A research team has used the DiRAC facility teamed with artificial intelligence (AI) techniques to infer the influence and properties of dark energy more precisely from a map of dark and visible matter in the Universe covering the last seven billion years. The study was carried out by the Dark Energy Survey collaboration (DES), which during 2013-19 catalogued hundreds of millions of galaxies, using photographs taken by one of the world’s most powerful digital cameras, mounted on a telescope at the National Science Foundation’s Cerro Tololo Inter-American Observatory in Chile. The new analysis has doubled the precision at which key characteristics of the Universe, including the overall density of dark energy, could be inferred from the map.
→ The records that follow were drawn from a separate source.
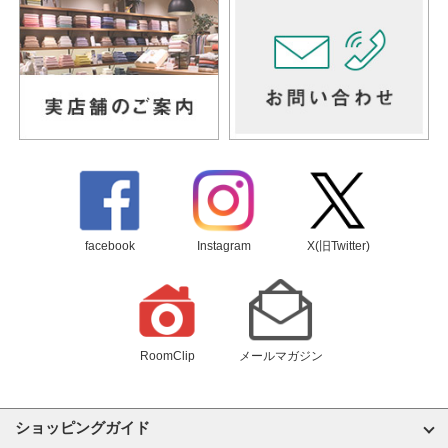
facebook
Instagram
X(旧Twitter)
RoomClip
メールマガジン
ショッピングガイド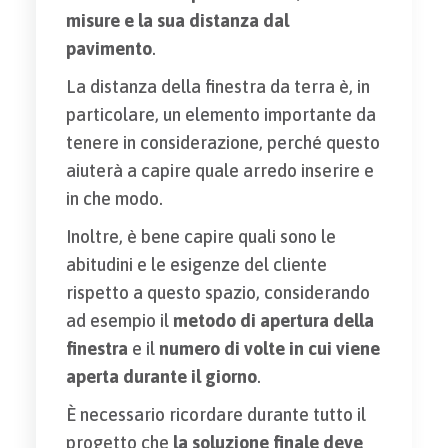
misure e la sua distanza dal
pavimento
.
La distanza della finestra da terra è, in
particolare, un elemento importante da
tenere in considerazione, perché questo
aiuterà a capire quale arredo inserire e
in che modo.
Inoltre, è bene capire quali sono le
abitudini e le esigenze del cliente
rispetto a questo spazio, considerando
ad esempio il
metodo di apertura della
finestra
e il
numero di volte in cui viene
aperta durante il giorno
.
È necessario ricordare durante tutto il
progetto che
la soluzione finale deve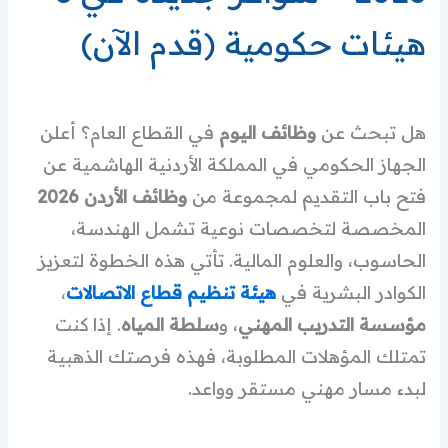
هيئات حكومية (قدم الآن)
هل تبحث عن
وظائف اليوم
في القطاع العام؟ أعلن
الجهاز الحكومي في المملكة الأردنية الهاشمية عن
فتح باب التقديم لمجموعة من
وظائف الأردن 2026
المخصصة لتخصصات نوعية تشمل الهندسة،
الحاسوب، والعلوم المالية. تأتي هذه الخطوة لتعزيز
الكوادر البشرية في
هيئة تنظيم قطاع الاتصالات
،
مؤسسة التدريب المهني
، و
سلطة المياه
. إذا كنت
تمتلك المؤهلات المطلوبة، فهذه فرصتك الذهبية
لبدء مسار مهني مستقر وواعد.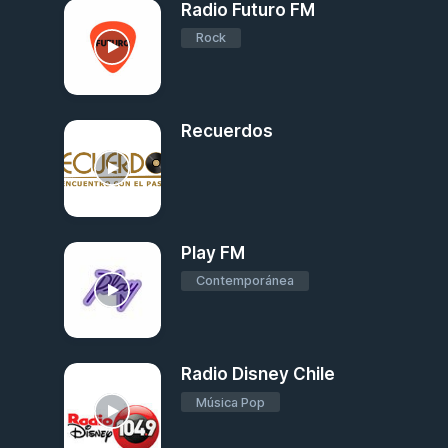
Radio Futuro FM
Rock
Recuerdos
Play FM
Contemporánea
Radio Disney Chile
Música Pop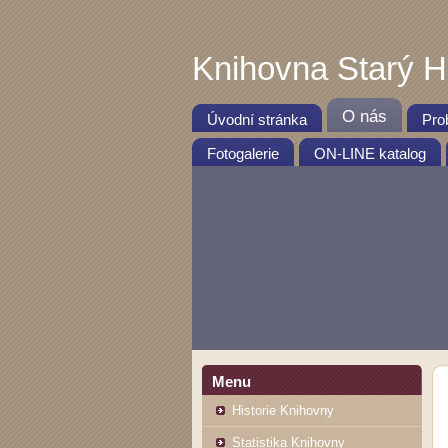
Knihovna Starý 
O nás
Úvodní stránka
Pro
Fotogalerie
ON-LINE katalog
Menu
Historie Knihovny
Statistika Knihovny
Dark energy is the mysterious force that is accelerating the Universe’s expansion and is thought to make up about 70% of the content of the Universe (with dark matter, invisible stuff whose gravity pulls galaxies, making up 25%, and normal matter just 5%). The increased precision has ruled out models of the Universe that might previously have been conceivable.  

In line with a previous analysis first published in 2021, the findings suggest that matter in the Universe is more smoothly spread out – less lumpy – than Einstein’s theory of general relativity would predict. Currently, this smoothness is at odds with what would be predicted based on analysis of the cosmic microwave background (CMB) – the light left over from the Big Bang.  

Lead author Dr Niall Jeffrey (UCL Physics & Astronomy) said: Using AI to learn from computer-simulated universes, we increased the precision of our estimates of key properties of the Universe by a factor of two. To achieve this improvement without these novel techniques, we would need four times the amount of data, equivalent to mapping another 300 million galaxies

 Co-author Dr Lorne Whiteway (UCL Physics & Astronomy) said: Our findings are in line with the current best prediction of dark energy as a ‘cosmological constant’ whose value does not vary in space or time. However, they also allow flexibility for a different explanation to be correct. For instance, it still could be that our theory of gravity is wrong. 

 The DES map was obtained through a method called weak gravitational lensing – that is, seeing how light from distant galaxies has been bent by the gravity of intervening matter on its way to Earth. The collaboration analysed distortions in the shapes of 100 million galaxies to infer the distribution of all matter, both dark and visible, in the foreground of those galaxies. The resulting “matter map” covers a quarter of the sky in the Southern Hemisphere. 

 For the new study, the team used the DiRAC computers Wilkes (Cambridge) and Tursa (Edinburgh) to run the “Gower St.” simulations of different universes based on the DES matter map, each underpinned by  a different mathematical model of the universe. A machine learning model was then used to extract the information relevant for cosmological models. A second machine learning tool, learning from the many examples of simulated universes with different cosmological models, looked at the real observed data and gave the odds on any cosmological model being the true model of our Universe. This new technique allowed researchers to extract much more information from the maps than would be possible with previous methods.  

  The next phase of dark universe projects – including the European Space Agency mission Euclid, launched last summer – will greatly increase the quantity of data we have on the large-scale structures of the Universe, helping researchers determine if the unexpected smoothness of the Universe is a sign current cosmological models are wrong or if there is another explanation.